Professor Aoife Nolan (Law, 2001-2005) has been elected to the European Committee of Social Rights, the leading European monitoring mechanism on economic and social rights. ‘Given the recent challenges posed to human rights enjoyment in Europe, including the impact of the financial and economic crises, it’s a particularly interesting time to be on the Committee,’ she told EUI Life.

The ECSR monitors state compliance with the European Social Charter, the counterpart of the European Convention on Human Rights which deals with economic and social rights. The Charter guarantees a broad range of human rights related to employment, housing, health, education, social protection and welfare. Nolan, an internationally recognised  expert in the areas of children’s rights and economic and social rights, completed her PhD at the EUI in 2005. From there, she went on to a lectureship at Queen’s University Belfast’s School of Law where she was Assistant Director of the Human Rights Centre, Director of Postgraduate Programmes in Human Rights and a member of the Executive Committee of the European Masters Degree in Human Rights and Democratisation. From 2010-2012, she was Senior Lecturer in Law at Durham Law School.

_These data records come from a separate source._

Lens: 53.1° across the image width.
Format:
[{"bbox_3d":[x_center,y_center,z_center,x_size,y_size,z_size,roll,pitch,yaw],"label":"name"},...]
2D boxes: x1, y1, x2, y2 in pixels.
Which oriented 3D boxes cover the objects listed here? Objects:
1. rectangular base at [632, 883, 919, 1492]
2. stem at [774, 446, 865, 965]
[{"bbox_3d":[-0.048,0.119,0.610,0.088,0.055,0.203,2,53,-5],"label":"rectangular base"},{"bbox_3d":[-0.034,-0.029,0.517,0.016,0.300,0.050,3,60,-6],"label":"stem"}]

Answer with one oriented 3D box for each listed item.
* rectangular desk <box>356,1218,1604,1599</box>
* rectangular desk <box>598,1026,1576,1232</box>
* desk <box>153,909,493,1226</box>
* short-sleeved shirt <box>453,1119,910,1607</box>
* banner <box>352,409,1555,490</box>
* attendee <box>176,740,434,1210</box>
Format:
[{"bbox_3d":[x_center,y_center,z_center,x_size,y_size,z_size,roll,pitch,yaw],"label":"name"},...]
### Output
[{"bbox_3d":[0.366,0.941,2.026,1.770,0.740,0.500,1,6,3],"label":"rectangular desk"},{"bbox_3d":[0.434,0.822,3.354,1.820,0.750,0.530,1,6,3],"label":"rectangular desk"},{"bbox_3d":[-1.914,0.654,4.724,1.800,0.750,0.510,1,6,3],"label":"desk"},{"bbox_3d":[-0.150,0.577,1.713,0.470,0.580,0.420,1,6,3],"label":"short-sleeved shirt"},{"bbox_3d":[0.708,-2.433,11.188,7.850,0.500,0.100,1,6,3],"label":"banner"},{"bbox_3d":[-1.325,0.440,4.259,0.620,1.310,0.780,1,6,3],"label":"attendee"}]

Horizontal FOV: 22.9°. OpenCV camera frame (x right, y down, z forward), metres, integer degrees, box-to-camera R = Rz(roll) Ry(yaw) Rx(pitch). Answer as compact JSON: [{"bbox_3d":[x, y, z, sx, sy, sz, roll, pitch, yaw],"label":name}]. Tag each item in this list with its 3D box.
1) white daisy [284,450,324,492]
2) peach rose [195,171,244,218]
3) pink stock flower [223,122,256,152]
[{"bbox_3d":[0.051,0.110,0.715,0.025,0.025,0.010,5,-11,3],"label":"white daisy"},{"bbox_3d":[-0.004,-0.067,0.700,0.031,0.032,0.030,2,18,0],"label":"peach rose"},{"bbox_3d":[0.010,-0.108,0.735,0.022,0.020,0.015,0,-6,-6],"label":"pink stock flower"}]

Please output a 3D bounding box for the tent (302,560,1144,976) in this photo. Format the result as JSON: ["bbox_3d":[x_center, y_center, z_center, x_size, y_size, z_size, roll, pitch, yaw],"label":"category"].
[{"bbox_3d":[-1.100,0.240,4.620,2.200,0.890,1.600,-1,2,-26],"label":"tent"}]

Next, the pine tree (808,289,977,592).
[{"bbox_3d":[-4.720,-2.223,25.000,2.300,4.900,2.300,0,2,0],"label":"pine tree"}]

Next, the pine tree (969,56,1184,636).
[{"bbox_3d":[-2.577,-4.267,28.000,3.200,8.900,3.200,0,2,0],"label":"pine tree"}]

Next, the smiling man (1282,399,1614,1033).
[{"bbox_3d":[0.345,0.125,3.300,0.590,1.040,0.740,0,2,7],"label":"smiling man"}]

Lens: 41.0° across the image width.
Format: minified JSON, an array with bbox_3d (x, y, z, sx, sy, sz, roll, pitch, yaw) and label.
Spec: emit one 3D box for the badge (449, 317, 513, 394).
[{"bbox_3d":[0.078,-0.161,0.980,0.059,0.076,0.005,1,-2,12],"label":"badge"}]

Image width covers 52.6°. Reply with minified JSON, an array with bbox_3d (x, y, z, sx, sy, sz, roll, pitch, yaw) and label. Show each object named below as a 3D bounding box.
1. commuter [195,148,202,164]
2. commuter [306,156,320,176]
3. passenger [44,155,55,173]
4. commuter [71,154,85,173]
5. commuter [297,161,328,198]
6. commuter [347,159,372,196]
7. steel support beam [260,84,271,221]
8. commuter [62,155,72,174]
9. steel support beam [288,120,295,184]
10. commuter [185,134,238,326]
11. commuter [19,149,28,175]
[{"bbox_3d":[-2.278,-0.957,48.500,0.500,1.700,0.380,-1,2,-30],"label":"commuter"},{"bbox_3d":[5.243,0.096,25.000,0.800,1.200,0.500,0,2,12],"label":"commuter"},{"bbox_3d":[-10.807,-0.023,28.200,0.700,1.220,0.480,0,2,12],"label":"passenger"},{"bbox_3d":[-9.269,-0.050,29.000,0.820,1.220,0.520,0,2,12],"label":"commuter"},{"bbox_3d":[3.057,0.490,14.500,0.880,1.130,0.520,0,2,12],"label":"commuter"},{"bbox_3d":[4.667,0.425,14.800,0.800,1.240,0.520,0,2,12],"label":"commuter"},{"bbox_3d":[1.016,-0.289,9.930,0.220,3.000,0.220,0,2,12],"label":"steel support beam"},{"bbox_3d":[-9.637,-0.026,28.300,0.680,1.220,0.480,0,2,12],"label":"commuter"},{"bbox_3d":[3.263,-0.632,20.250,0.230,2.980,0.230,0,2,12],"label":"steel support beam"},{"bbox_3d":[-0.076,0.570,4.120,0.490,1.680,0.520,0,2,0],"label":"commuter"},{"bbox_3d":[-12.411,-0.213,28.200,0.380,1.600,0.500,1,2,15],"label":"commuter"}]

Since April 2012, Nolan has been Professor of International Human Rights Law at Nottingham University School of Law. She has had a number of visiting appointments at international institutions and in 2017 will spend time as a Visiting Professorial Fellow at UNSW Law and a Hauser Senior Global Research Fellow at the Center for Human Rights and Global Justice at NYU School of Law. She was founding coordinator of the Economic and Social Rights Academic Network UK and Ireland.

Nolan began her six-year term on the ECSR Committee on 1 January 2017, after being nominated by the Irish Government. She joins a committee of ‘independent experts of the highest integrity and of recognised competence in international social questions’.